*** Entries shown ***

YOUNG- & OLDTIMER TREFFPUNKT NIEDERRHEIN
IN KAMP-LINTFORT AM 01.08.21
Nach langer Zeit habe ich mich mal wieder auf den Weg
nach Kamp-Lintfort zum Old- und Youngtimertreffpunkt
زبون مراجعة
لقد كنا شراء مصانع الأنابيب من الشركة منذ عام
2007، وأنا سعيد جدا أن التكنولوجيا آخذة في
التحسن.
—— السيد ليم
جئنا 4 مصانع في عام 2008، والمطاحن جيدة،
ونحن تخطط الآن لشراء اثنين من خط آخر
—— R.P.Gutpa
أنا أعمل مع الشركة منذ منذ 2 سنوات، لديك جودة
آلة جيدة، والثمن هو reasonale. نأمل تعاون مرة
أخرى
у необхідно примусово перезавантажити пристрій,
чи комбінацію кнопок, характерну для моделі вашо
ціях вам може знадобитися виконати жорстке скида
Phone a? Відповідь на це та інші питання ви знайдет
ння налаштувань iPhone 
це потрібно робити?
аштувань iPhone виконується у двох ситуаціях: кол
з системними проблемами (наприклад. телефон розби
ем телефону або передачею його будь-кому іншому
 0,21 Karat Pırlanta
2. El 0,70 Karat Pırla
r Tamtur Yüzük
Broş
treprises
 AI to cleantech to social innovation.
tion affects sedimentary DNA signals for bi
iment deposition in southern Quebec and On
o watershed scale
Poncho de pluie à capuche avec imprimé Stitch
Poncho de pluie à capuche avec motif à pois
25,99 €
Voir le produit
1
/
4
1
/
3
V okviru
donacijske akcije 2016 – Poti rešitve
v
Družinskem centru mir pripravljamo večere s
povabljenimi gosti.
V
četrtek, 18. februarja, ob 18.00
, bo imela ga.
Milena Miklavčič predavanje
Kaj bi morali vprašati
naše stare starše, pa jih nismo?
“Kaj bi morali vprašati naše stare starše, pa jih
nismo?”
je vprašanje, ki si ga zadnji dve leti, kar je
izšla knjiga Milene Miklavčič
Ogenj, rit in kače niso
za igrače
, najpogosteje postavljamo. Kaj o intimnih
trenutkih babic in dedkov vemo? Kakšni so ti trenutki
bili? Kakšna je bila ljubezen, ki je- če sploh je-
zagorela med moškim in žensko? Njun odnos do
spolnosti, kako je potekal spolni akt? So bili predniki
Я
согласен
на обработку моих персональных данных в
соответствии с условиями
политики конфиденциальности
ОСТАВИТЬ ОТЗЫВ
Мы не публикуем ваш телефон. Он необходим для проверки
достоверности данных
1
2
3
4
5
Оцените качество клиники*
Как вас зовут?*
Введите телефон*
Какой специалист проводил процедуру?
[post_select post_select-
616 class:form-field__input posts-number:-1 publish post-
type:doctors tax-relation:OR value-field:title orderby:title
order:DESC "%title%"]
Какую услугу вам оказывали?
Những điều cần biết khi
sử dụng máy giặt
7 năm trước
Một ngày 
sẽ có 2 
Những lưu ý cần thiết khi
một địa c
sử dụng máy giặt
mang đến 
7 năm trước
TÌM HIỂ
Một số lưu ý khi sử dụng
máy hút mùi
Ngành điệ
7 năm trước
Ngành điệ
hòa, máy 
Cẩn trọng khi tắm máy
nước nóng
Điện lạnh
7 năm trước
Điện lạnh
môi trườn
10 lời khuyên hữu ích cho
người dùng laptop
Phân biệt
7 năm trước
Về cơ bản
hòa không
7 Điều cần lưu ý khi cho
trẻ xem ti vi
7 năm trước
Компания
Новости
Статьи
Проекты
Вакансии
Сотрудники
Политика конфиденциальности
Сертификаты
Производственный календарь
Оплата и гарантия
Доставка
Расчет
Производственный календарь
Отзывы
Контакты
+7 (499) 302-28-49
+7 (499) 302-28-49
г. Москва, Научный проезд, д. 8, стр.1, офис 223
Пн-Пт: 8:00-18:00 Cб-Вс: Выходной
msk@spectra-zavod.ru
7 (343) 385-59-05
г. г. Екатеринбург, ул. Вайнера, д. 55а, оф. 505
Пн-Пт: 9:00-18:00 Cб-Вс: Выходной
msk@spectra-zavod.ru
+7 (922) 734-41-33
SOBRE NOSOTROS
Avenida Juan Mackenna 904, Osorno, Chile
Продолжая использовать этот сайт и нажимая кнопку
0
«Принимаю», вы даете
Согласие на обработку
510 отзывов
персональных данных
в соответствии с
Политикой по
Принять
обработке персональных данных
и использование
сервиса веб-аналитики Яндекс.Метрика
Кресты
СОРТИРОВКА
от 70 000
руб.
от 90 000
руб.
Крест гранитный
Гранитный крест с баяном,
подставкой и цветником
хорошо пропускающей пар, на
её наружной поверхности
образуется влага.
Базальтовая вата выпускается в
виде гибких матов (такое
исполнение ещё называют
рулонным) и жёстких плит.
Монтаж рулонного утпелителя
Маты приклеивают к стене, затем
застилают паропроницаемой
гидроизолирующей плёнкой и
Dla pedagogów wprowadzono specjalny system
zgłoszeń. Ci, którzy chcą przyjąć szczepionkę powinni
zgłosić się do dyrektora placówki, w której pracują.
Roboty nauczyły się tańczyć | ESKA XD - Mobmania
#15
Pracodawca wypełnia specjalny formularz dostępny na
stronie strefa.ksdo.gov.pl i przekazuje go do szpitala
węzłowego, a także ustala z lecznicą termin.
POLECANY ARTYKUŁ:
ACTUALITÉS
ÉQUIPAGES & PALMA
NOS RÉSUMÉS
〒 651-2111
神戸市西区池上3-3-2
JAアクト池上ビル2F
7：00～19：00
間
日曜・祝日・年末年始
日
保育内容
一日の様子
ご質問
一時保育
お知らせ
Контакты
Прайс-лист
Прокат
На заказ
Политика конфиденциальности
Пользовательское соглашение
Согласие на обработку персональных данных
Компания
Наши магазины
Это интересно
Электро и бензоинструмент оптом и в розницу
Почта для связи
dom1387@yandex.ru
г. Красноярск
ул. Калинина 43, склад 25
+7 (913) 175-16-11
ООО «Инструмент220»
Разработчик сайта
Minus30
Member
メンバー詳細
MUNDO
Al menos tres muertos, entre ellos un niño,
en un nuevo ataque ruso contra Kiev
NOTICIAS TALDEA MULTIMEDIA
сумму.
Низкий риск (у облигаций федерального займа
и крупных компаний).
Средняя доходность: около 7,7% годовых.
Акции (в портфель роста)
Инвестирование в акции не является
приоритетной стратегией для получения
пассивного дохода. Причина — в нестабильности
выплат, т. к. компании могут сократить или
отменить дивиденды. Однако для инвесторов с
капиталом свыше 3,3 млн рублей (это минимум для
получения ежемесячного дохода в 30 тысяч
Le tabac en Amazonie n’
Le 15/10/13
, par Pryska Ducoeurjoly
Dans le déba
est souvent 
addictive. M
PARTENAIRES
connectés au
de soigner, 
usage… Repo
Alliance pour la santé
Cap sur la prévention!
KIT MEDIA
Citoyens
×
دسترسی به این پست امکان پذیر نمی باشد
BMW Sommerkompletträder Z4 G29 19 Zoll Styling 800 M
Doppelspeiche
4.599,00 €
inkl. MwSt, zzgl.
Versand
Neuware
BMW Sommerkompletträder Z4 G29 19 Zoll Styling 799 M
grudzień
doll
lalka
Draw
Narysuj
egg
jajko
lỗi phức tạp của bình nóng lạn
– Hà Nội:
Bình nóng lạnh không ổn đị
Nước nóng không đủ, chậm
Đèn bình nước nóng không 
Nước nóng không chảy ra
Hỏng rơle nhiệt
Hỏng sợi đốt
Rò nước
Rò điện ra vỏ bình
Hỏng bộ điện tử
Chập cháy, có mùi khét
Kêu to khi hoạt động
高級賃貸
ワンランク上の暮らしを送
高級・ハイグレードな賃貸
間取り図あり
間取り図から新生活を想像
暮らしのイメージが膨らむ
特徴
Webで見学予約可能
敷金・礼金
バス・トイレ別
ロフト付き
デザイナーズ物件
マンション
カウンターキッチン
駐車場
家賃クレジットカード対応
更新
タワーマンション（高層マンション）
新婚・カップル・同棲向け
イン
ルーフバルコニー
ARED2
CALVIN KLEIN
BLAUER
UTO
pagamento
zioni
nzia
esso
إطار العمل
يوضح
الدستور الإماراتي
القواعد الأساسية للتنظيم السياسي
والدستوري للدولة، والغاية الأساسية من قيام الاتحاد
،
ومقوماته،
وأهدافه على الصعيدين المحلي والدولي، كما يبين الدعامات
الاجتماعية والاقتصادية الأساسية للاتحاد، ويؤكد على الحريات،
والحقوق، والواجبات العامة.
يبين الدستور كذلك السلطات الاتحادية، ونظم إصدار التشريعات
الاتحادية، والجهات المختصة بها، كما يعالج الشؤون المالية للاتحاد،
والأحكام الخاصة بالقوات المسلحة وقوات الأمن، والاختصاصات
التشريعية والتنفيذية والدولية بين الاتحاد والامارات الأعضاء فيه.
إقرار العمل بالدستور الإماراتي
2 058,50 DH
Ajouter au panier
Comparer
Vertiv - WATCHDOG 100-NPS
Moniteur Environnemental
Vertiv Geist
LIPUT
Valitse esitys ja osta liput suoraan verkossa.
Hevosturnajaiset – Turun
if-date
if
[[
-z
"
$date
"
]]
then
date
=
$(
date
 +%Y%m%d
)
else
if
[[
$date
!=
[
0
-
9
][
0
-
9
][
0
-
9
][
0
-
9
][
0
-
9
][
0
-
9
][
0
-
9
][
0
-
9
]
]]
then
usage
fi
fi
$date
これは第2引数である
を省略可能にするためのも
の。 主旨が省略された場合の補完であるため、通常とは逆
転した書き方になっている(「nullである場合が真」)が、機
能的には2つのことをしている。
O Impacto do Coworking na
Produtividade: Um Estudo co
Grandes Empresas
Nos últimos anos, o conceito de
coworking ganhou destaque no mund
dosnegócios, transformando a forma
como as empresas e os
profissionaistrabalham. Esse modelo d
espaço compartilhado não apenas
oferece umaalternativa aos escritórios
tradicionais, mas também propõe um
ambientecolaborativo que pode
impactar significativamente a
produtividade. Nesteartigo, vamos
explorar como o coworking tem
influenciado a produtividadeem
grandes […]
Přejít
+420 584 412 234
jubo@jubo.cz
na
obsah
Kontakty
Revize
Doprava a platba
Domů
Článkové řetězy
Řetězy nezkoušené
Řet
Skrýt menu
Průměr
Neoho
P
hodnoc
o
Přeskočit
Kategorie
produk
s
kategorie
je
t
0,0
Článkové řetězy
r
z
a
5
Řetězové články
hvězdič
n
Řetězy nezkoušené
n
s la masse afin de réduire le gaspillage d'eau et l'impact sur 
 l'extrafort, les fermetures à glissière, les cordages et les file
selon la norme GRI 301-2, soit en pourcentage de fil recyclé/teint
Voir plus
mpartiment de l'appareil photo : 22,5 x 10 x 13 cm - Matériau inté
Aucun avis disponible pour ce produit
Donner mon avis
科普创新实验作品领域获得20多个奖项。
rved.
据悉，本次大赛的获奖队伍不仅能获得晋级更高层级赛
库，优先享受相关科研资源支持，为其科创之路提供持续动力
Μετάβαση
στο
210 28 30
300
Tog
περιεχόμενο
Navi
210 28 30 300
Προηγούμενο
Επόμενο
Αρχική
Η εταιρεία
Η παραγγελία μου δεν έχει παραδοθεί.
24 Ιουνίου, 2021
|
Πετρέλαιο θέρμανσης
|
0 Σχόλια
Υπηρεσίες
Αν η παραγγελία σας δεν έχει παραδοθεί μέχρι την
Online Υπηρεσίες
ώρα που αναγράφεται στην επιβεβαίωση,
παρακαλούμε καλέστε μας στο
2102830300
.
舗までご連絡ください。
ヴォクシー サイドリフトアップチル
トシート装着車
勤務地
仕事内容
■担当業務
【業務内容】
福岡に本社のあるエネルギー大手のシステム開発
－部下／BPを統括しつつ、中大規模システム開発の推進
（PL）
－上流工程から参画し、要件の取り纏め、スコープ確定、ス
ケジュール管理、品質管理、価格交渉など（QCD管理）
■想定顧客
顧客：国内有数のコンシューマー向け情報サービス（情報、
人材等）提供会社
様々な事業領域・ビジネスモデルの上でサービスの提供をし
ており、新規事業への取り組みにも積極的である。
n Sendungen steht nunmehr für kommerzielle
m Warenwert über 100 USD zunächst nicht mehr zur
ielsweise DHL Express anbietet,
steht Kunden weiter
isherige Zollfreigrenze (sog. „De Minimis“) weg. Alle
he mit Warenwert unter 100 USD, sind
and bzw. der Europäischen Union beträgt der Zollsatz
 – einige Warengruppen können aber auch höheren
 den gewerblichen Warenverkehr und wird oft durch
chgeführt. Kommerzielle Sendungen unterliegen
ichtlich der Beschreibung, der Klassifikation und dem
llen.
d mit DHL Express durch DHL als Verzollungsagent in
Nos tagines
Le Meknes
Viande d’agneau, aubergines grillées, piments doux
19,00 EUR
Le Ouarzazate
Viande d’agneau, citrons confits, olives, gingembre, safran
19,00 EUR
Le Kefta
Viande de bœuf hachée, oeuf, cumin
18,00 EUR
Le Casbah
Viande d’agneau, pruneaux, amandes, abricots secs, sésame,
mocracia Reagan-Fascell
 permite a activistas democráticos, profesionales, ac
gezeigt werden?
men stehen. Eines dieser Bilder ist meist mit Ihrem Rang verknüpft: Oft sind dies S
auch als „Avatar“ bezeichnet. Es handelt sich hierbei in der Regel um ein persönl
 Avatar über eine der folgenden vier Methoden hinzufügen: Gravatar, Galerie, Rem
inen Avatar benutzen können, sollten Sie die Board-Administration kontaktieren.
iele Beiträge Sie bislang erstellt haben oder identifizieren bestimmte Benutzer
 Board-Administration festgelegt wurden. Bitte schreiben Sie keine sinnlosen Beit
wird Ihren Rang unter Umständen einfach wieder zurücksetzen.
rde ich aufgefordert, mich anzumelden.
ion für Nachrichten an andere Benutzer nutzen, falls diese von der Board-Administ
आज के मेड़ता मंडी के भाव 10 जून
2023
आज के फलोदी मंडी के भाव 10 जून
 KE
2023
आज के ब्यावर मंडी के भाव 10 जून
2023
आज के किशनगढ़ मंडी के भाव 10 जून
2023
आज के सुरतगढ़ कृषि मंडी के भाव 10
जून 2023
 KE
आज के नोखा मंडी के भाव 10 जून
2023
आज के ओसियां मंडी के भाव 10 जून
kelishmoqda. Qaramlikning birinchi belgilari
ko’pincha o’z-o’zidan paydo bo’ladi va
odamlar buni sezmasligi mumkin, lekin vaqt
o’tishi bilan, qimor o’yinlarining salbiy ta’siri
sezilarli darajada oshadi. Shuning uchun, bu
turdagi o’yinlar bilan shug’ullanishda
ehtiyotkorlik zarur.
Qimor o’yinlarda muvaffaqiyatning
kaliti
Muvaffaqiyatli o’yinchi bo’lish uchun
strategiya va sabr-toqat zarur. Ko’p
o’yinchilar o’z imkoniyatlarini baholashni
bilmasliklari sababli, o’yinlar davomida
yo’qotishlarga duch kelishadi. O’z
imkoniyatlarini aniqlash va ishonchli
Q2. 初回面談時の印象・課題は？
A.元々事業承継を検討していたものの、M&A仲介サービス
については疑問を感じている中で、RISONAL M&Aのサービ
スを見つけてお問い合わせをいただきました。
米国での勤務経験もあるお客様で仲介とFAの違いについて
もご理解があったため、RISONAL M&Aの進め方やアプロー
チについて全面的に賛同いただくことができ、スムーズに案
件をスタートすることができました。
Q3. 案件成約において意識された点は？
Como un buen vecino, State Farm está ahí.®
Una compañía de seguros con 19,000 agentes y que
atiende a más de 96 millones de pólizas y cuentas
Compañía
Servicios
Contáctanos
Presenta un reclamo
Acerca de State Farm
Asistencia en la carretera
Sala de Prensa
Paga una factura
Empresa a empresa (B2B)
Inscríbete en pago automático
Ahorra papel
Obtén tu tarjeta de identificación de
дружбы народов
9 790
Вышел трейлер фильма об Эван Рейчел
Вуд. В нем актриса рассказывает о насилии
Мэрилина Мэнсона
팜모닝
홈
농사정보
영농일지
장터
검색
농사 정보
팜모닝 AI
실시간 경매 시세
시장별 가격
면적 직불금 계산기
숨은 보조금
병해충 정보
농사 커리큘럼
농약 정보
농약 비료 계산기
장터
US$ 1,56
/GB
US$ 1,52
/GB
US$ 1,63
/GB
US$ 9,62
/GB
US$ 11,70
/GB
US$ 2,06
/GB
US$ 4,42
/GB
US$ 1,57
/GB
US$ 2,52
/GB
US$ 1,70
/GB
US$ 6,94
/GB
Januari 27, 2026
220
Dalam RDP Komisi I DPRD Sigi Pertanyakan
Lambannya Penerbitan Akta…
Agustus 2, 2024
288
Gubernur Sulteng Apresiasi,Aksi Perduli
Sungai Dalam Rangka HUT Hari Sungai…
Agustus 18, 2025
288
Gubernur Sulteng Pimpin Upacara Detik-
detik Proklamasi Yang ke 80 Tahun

*** End of Entries shown ***

• Try it: Restate word for word the lines of the data above, starting at the line containing "and bzw. der" and ending at the line containing "Board-Administration festgelegt wurden.", both included, and nothing more.

• Response area:
and bzw. der Europäischen Union beträgt der Zollsatz
 – einige Warengruppen können aber auch höheren
 den gewerblichen Warenverkehr und wird oft durch
chgeführt. Kommerzielle Sendungen unterliegen
ichtlich der Beschreibung, der Klassifikation und dem
llen.
d mit DHL Express durch DHL als Verzollungsagent in
Nos tagines
Le Meknes
Viande d’agneau, aubergines grillées, piments doux
19,00 EUR
Le Ouarzazate
Viande d’agneau, citrons confits, olives, gingembre, safran
19,00 EUR
Le Kefta
Viande de bœuf hachée, oeuf, cumin
18,00 EUR
Le Casbah
Viande d’agneau, pruneaux, amandes, abricots secs, sésame,
mocracia Reagan-Fascell
 permite a activistas democráticos, profesionales, ac
gezeigt werden?
men stehen. Eines dieser Bilder ist meist mit Ihrem Rang verknüpft: Oft sind dies S
auch als „Avatar“ bezeichnet. Es handelt sich hierbei in der Regel um ein persönl
 Avatar über eine der folgenden vier Methoden hinzufügen: Gravatar, Galerie, Rem
inen Avatar benutzen können, sollten Sie die Board-Administration kontaktieren.
iele Beiträge Sie bislang erstellt haben oder identifizieren bestimmte Benutzer
 Board-Administration festgelegt wurden. Bitte schreiben Sie keine sinnlosen Beit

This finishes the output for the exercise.